The medical work of Madison as represented by the Sanitarium is a factor of no small importance in the training of workers. Students come in contact with the outside world in a way that helps them build character and which is better for them than to remain wholly with our own people. At Madison practically every one has a nurse's training or the elements of that training in our courses in simple treatments, accidents and emergencies, etc. We are also following the plan of teaching men to cook and women to use tools.
In sending out workers, Madison has felt that its students could do an excellent rural work, breaking down prejudice and sowing seeds of truth where our regular workers have not the time to spend. The medical phase of rural work has proven a great strength. Seven small sanitariums have been operated as a result of the standard set by Madison. I think of one, considered the best hospital in the county, that made a decided impression on a city 28 miles distant. In another place a single nurse trained at Madison, and the young woman she trained, conducted rural treatment rooms for a dozen patients during the summer season, averaging $250 per week, or $1,000 per month. Our students recognize in the medical missionary training one of the most powerful methods of reaching human hearts.
City Treatment Rooms and Cafeterias—During the past two years city work has been developing. Ordinarily the wage problem stunts our city efforts. But self-supporting workers are willing to work for what they can make. Three city treatment rooms have been opened by students trained to co-operate in the matter of a wage. Equipment is simple, and yet people are pleased. Sick people care more for kind hearts and skillful hands than for elaborate equipment and fine furnishings. We have demonstrated the teachings of the Spirit of Prophecy on this point.
Since our last report Madison has taken over the food factory formerly located at Edgefield Junction, the laundry has been enlarged, a sanitarium cottage has been built, and Kinne Hall, the students' dining quarters, has been enlarged. The family is very much crowded and it is necessary to continue building.

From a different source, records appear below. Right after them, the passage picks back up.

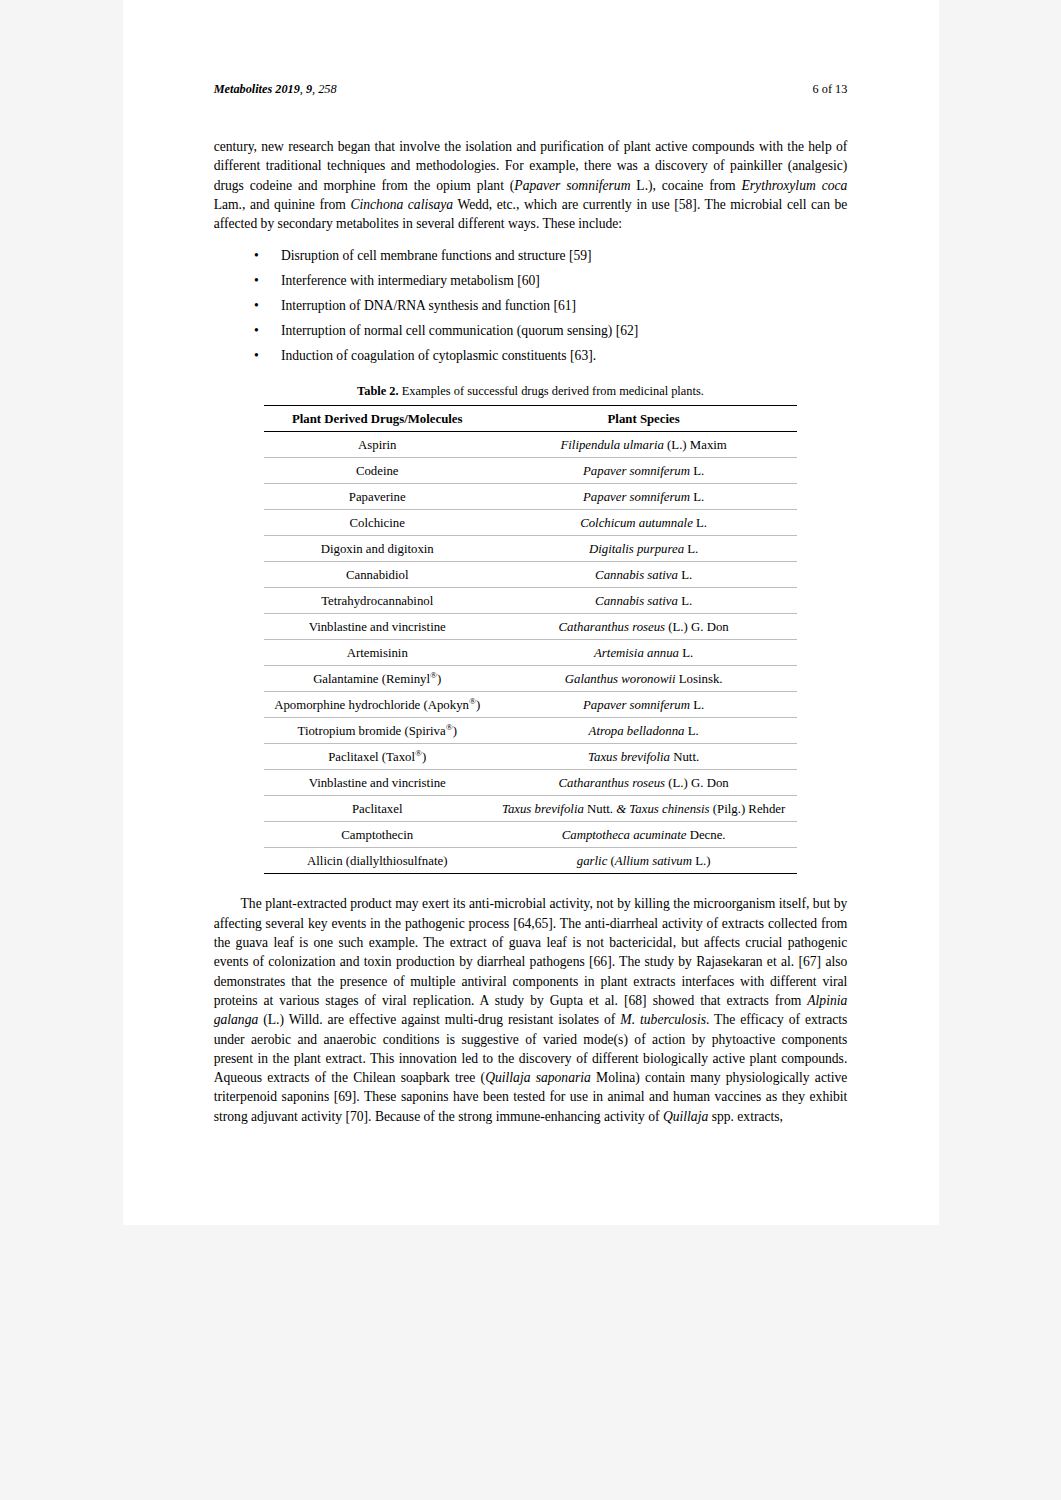Metabolites 2019, 9, 258
6 of 13
century, new research began that involve the isolation and purification of plant active compounds with the help of different traditional techniques and methodologies. For example, there was a discovery of painkiller (analgesic) drugs codeine and morphine from the opium plant (Papaver somniferum L.), cocaine from Erythroxylum coca Lam., and quinine from Cinchona calisaya Wedd, etc., which are currently in use [58]. The microbial cell can be affected by secondary metabolites in several different ways. These include:
Disruption of cell membrane functions and structure [59]
Interference with intermediary metabolism [60]
Interruption of DNA/RNA synthesis and function [61]
Interruption of normal cell communication (quorum sensing) [62]
Induction of coagulation of cytoplasmic constituents [63].
Table 2. Examples of successful drugs derived from medicinal plants.
| Plant Derived Drugs/Molecules | Plant Species |
| --- | --- |
| Aspirin | Filipendula ulmaria (L.) Maxim |
| Codeine | Papaver somniferum L. |
| Papaverine | Papaver somniferum L. |
| Colchicine | Colchicum autumnale L. |
| Digoxin and digitoxin | Digitalis purpurea L. |
| Cannabidiol | Cannabis sativa L. |
| Tetrahydrocannabinol | Cannabis sativa L. |
| Vinblastine and vincristine | Catharanthus roseus (L.) G. Don |
| Artemisinin | Artemisia annua L. |
| Galantamine (Reminyl ® ) | Galanthus woronowii Losinsk. |
| Apomorphine hydrochloride (Apokyn ® ) | Papaver somniferum L. |
| Tiotropium bromide (Spiriva ® ) | Atropa belladonna L. |
| Paclitaxel (Taxol ® ) | Taxus brevifolia Nutt. |
| Vinblastine and vincristine | Catharanthus roseus (L.) G. Don |
| Paclitaxel | Taxus brevifolia Nutt. & Taxus chinensis (Pilg.) Rehder |
| Camptothecin | Camptotheca acuminate Decne. |
| Allicin (diallylthiosulfnate) | garlic ( Allium sativum L.) |
The plant-extracted product may exert its anti-microbial activity, not by killing the microorganism itself, but by affecting several key events in the pathogenic process [64,65]. The anti-diarrheal activity of extracts collected from the guava leaf is one such example. The extract of guava leaf is not bactericidal, but affects crucial pathogenic events of colonization and toxin production by diarrheal pathogens [66]. The study by Rajasekaran et al. [67] also demonstrates that the presence of multiple antiviral components in plant extracts interfaces with different viral proteins at various stages of viral replication. A study by Gupta et al. [68] showed that extracts from Alpinia galanga (L.) Willd. are effective against multi-drug resistant isolates of M. tuberculosis. The efficacy of extracts under aerobic and anaerobic conditions is suggestive of varied mode(s) of action by phytoactive components present in the plant extract. This innovation led to the discovery of different biologically active plant compounds. Aqueous extracts of the Chilean soapbark tree (Quillaja saponaria Molina) contain many physiologically active triterpenoid saponins [69]. These saponins have been tested for use in animal and human vaccines as they exhibit strong adjuvant activity [70]. Because of the strong immune-enhancing activity of Quillaja spp. extracts,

The young people of the School are active along missionary lines, such as neighborhood Sunday school work, and other meetings; raising money to assist other rural centers, in reading course work, and so forth.
With its all-year program it is difficult for Madison to send canvassers into the field during the summer, but the school promises to release for the canvassing field one student for every one sent in from the field to fill his place during his absence. It is Madison's effort and ambition to uphold and strengthen the Conference work by sending out well-trained workers who, in counsel with the Conference committee, locate in some needy field, and also by strengthening local church activities. Our workers become active members of the local church in the cities where they locate as cafeteria or treatment-room workers or of the rural church near their schools or developed around the school.